─── EXTRACTED RECORDS ───

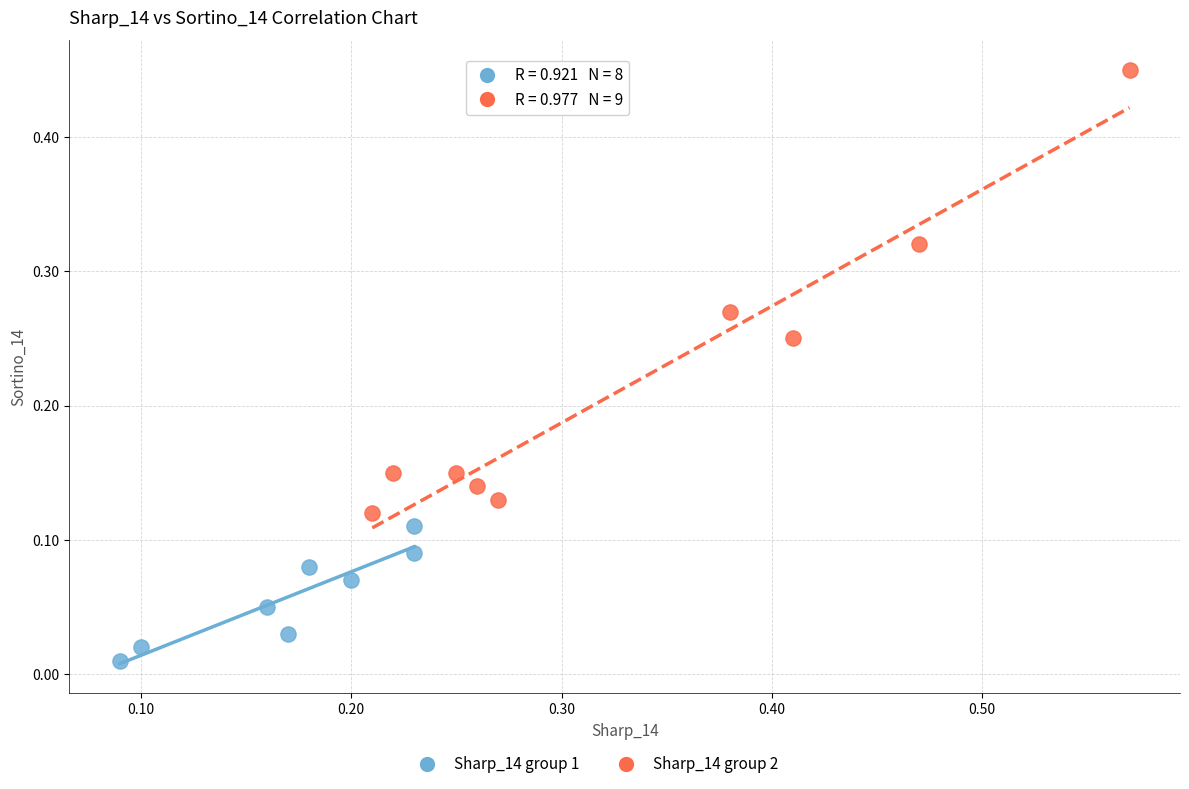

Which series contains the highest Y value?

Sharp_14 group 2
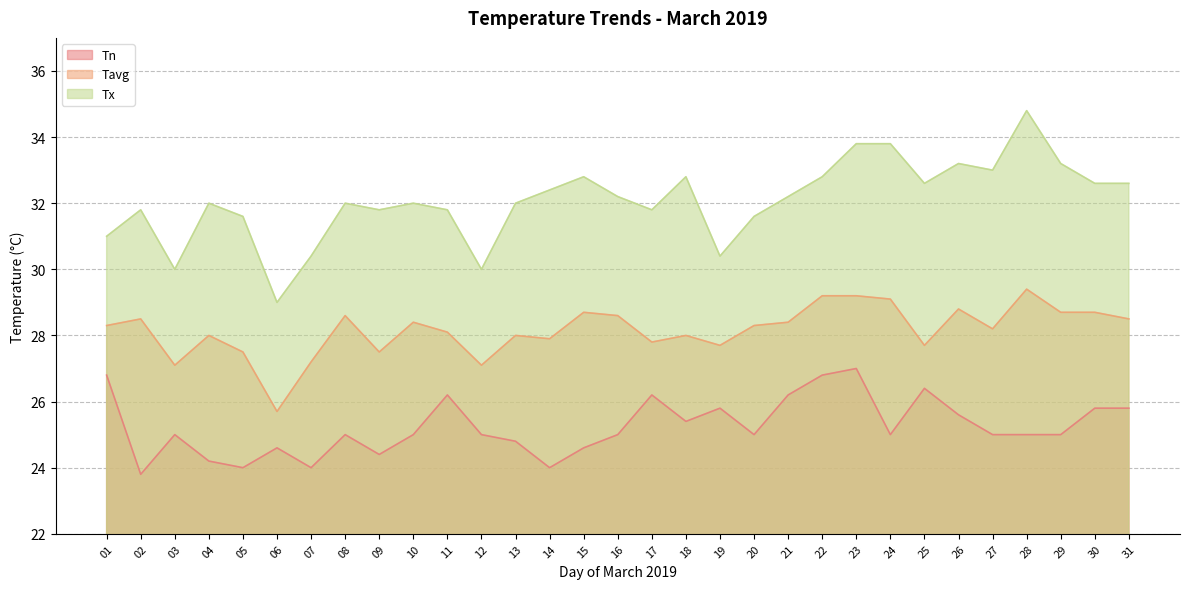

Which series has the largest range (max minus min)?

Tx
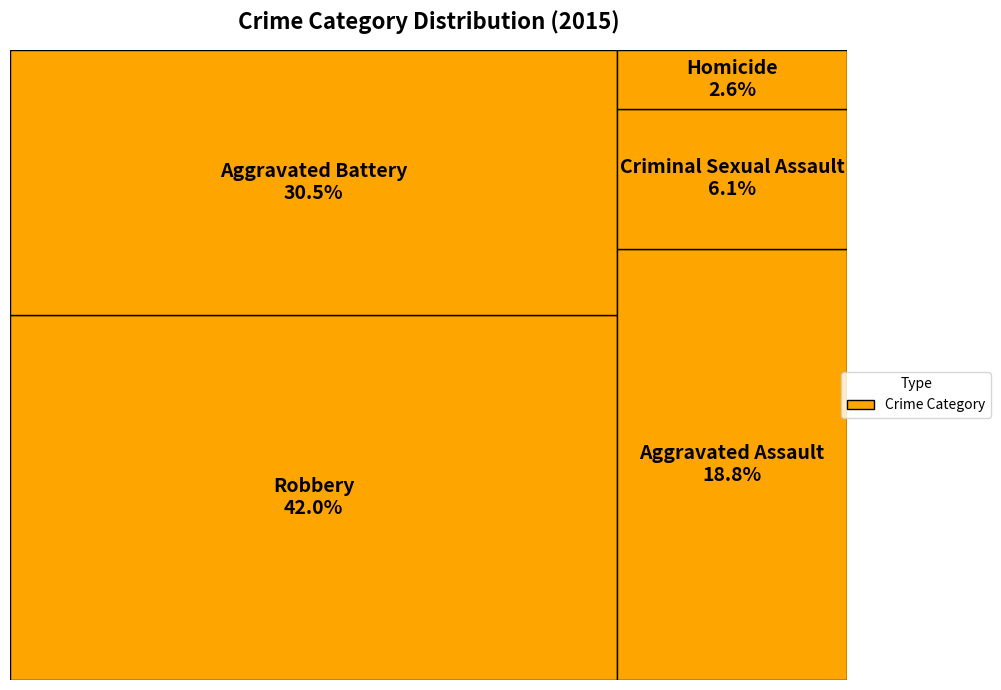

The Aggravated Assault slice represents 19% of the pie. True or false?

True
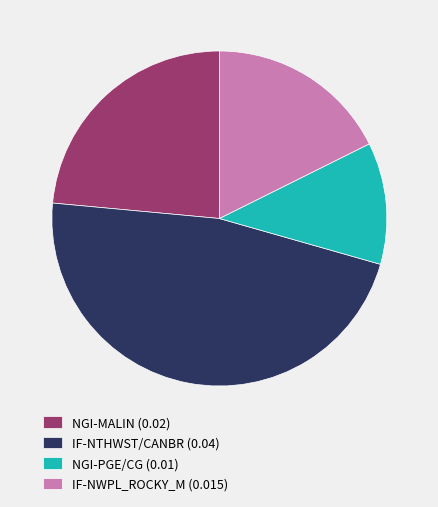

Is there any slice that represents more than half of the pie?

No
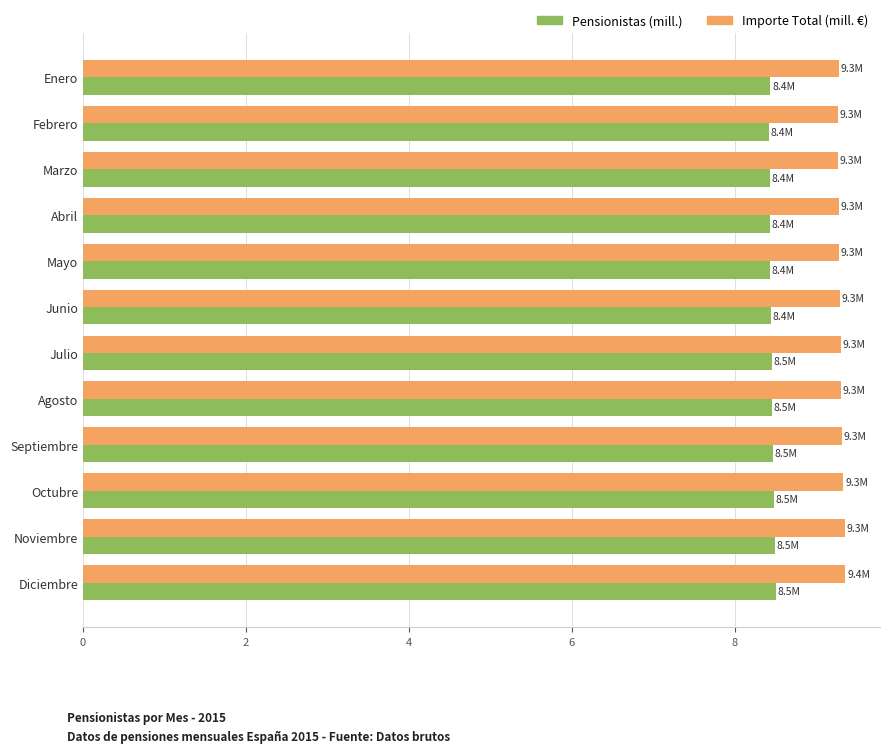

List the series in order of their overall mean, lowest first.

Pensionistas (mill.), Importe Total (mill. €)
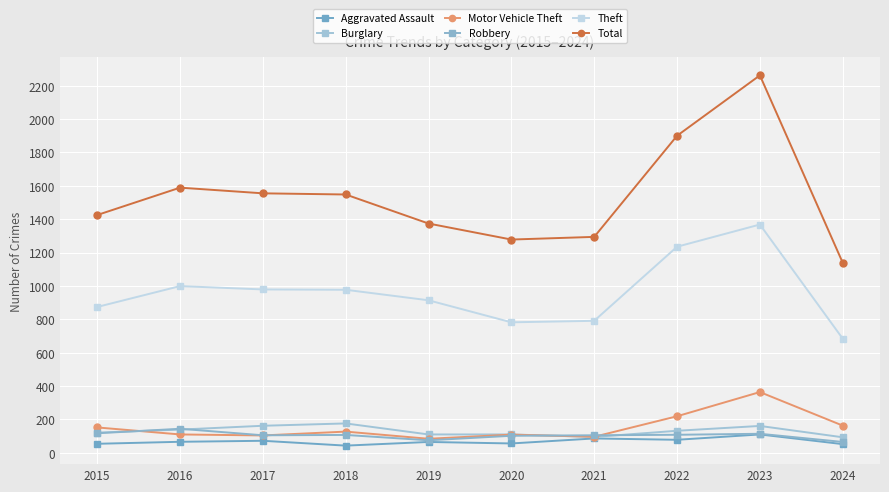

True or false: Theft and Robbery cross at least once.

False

───

WHAT IS BEING ASKED = Can you echo the lines above word for word, omitting the pictures?

RESULT OF THIS TASK =
Which series contains the highest Y value?

Sharp_14 group 2

Which series has the largest range (max minus min)?

Tx

The Aggravated Assault slice represents 19% of the pie. True or false?

True

Is there any slice that represents more than half of the pie?

No

List the series in order of their overall mean, lowest first.

Pensionistas (mill.), Importe Total (mill. €)

True or false: Theft and Robbery cross at least once.

False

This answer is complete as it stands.